¿He dicho que estoy demasiado cerca de los hombres? ¡Dios me guíe! Hace varios días que voy al bosque y doy los buenos días, como si estuviera en compañía humana. Si imaginaba tener delante de mí a un hombre, entablaba una conversación larga y profunda, y si era una señora, me conducía galantemente. «Permítame que le lleve el bolso, señorita». Una vez era la hija de un lapón a la que creía encontrar, la cubrí de galanterías y quise llevarle el abrigo de piel, si quería quitárselo y caminar desnuda.
Parece que ya no estoy demasiado cerca de los hombres. ¡Dios me guíe! Ni tampoco me construiré ya la choza, que ha de estar aún más lejos.
Los días se hacen más largos y no me importa. En el invierno andaba por aquí careciendo de todo, y aprendí a sufrir. En esto empleé todo el tiempo, y necesité también una fuerte voluntad, de modo que puedo decir que mi educación me ha costado cara. Además, he sido inútilmente severo conmigo mismo. «Aquí hay un pan, me decía, y no me maravilla ni me interesa. Estás acostumbrado a él. Pero ahora vas a pasarte doce horas sin ver pan, entonces te hará impresión», y escondía el pan.
Eso era en invierno.
¿Fueron días duros? No, días buenos. Mi libertad era tan grande, que yo podía hacer lo que quisiera; estaba solo, era el oso del bosque. Pero aun en medio del bosque, el hombre no se atreve a hablar alto sin mirar atrás; prefiere andar en silencio. Se consuela uno un rato diciendo que es típicamente inglés andar en silencio; que se debe callar majestuosamente. Pero, en un día entero, resulta muy largo; la boca empieza a despertar, a estirarse, y de pronto se gritan una o dos frases idiotas: «Ladrillos para el castillo». «La ternera está hoy mucho más fresca». Si se sabe gritar bien, se oye la voz a un cuarto de legua, y entonces se está uno quieto un rato y siente un fuerte deseo de recibir un golpe. ¡Si nos hubiéramos callado majestuosamente! Un día ocurrió que el cartero, que atravesaba la montaña una vez al mes, tropezó conmigo cuando acababa de gritar. «¿Qué?», preguntó desde el campo. «Ten cuidado allá abajo, he puesto unos cepos», dije como excusa.
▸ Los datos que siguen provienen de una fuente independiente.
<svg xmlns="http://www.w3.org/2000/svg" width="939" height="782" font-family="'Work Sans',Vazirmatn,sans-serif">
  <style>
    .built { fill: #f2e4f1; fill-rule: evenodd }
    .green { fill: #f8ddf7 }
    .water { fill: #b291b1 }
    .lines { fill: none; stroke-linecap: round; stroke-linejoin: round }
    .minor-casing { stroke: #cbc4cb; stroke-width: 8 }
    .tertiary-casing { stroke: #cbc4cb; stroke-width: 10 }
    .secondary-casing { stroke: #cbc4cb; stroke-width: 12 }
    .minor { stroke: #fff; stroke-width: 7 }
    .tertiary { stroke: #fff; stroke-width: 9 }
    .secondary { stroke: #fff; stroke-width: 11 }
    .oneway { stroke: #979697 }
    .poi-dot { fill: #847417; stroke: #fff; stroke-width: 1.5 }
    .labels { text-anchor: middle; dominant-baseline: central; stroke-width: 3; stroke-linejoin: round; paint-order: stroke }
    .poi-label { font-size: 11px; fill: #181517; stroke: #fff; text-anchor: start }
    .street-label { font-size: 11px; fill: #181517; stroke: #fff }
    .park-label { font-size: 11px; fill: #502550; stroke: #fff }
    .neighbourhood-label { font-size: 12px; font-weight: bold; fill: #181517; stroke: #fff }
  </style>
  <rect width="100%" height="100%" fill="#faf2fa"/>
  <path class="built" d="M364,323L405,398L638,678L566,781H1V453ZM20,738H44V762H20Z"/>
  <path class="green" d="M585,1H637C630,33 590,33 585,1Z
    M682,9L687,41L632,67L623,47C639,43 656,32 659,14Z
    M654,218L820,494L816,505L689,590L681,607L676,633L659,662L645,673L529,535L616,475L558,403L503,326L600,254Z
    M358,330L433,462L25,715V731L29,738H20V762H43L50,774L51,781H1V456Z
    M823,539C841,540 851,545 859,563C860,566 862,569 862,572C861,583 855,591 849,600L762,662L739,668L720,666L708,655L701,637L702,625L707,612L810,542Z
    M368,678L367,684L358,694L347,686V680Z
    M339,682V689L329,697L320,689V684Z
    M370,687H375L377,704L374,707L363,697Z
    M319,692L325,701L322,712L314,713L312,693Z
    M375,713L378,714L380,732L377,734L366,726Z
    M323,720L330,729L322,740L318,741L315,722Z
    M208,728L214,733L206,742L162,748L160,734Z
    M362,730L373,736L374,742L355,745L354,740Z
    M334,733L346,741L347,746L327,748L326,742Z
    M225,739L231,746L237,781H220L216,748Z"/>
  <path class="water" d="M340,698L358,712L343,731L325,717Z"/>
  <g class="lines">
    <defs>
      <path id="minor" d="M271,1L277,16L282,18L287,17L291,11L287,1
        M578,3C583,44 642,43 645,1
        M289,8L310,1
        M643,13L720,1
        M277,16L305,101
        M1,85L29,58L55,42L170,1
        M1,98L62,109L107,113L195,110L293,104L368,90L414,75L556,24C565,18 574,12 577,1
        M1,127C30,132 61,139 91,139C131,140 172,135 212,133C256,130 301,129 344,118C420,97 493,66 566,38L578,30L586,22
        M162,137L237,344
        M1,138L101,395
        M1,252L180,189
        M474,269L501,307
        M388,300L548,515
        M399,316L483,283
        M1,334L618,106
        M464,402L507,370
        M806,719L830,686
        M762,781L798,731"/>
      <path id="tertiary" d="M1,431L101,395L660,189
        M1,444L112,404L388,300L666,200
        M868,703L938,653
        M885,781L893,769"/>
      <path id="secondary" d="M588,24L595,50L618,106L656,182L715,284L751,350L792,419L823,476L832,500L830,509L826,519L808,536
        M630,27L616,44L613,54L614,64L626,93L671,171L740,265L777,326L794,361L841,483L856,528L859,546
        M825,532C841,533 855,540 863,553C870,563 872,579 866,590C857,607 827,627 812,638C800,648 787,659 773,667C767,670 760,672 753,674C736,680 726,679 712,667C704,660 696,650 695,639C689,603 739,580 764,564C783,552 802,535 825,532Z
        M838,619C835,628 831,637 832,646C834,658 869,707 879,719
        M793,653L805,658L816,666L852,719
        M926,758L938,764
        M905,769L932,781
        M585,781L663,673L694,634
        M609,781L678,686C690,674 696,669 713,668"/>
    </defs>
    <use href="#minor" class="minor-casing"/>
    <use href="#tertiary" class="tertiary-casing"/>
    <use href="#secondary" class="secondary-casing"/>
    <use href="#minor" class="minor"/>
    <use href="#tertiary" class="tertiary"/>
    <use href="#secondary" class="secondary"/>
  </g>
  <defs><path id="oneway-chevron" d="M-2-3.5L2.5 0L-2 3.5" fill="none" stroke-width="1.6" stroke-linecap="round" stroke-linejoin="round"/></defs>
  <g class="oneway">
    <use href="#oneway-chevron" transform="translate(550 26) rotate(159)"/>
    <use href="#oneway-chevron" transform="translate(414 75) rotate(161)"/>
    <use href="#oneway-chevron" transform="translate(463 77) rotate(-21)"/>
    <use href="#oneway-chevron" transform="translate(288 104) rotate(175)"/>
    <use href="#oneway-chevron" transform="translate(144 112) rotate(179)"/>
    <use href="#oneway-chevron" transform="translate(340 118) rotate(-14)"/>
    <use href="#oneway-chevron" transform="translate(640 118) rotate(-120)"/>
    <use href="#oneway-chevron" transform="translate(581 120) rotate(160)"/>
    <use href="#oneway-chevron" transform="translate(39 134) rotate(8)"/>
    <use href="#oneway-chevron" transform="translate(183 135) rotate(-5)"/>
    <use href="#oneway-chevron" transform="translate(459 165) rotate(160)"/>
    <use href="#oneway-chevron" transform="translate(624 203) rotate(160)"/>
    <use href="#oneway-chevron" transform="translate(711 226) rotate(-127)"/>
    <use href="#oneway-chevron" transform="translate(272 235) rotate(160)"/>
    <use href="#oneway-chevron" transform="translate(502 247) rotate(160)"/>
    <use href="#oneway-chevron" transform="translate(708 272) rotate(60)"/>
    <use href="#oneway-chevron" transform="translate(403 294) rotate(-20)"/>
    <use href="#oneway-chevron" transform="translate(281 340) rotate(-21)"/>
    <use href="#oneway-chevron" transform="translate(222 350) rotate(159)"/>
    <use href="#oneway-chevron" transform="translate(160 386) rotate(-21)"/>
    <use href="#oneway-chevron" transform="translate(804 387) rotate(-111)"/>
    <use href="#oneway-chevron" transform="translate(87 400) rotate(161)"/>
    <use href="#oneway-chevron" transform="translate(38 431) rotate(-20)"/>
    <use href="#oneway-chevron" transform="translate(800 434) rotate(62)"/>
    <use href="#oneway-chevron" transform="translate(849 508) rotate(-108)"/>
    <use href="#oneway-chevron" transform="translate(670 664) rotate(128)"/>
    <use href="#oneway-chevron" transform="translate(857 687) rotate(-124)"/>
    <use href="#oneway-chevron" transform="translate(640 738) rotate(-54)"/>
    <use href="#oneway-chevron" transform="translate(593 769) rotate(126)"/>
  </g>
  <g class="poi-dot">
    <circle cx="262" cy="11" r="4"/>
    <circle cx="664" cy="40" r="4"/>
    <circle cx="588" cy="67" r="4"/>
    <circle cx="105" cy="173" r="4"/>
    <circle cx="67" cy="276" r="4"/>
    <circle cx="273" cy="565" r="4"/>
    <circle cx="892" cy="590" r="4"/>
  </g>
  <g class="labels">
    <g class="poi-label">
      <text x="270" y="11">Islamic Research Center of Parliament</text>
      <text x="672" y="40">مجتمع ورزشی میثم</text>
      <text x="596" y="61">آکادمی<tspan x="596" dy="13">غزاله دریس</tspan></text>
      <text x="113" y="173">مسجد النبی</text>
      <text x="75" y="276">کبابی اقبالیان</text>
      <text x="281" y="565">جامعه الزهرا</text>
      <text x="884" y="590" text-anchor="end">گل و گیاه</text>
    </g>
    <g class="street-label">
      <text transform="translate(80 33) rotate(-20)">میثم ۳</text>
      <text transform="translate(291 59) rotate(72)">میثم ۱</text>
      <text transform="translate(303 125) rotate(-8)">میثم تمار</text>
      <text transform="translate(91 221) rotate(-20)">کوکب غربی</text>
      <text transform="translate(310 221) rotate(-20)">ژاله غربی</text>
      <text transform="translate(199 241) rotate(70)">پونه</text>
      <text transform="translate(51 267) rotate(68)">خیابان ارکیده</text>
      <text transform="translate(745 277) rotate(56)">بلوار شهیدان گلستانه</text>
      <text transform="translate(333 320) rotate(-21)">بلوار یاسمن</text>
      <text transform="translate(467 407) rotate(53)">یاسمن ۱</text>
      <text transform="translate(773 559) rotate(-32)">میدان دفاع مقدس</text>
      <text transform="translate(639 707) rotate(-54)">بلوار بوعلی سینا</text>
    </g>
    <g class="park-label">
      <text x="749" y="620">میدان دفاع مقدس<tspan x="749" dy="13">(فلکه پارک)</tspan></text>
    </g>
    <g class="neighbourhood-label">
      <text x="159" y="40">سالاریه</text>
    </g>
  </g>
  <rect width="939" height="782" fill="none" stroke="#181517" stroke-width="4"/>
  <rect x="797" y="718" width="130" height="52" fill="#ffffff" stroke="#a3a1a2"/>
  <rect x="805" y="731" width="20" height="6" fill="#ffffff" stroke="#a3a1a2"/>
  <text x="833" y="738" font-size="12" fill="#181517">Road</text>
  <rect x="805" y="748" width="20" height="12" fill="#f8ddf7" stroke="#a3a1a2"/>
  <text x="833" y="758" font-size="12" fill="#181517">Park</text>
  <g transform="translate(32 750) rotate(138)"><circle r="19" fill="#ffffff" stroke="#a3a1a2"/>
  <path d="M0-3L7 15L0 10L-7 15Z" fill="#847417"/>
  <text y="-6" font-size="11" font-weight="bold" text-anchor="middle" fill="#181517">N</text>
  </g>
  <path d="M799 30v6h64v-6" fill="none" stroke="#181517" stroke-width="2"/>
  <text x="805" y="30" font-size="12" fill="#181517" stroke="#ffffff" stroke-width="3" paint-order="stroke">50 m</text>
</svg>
Con los días largos ha crecido mi valor, consecuencia de la primavera y del impulso místico que llevo dentro de mí; ahora ya no temo a un grito más o menos. Hago ruido excesivo con los cacharros cuando guiso y al mismo tiempo canto innecesariamente alto, con toda mi voz. Es la primavera.
Ayer, estaba en una colina mirando a los bosques invernales. Han adquirido otra expresión, se han tornado grises y lastimosos, y el sol de mediodía ha derretido la nieve y la ha hecho desaparecer. Por todas partes se ven piñas; bajo el bosque joven hay montones de ellas, parecen letras revueltas. La luna sale, las estrellas aparecen, me estremezco un poco y tengo frío; pero como no tengo nada que hacer en la choza, prefiero quedarme afuera el mayor tiempo posible, aunque sienta frío. En el invierno hacía tales tonterías, entonces me iba a casa cuando tenía frío. Ahora, hasta eso me aburre. Cosas de la primavera.
En cambio, ahora, el cielo está limpio y fresco, ampliamente abierto para todas las estrellas. Hay un rebaño de cuerpecitos mundiales en la enorme extensión, son muy pequeños y hormiguean, tan pequeños como el quedo sonar de campanas; cuando las miro, percibo miles de campanillas cantando. Todo me empuja hacia una dirección determinada: hacia la primavera, hacia las praderas.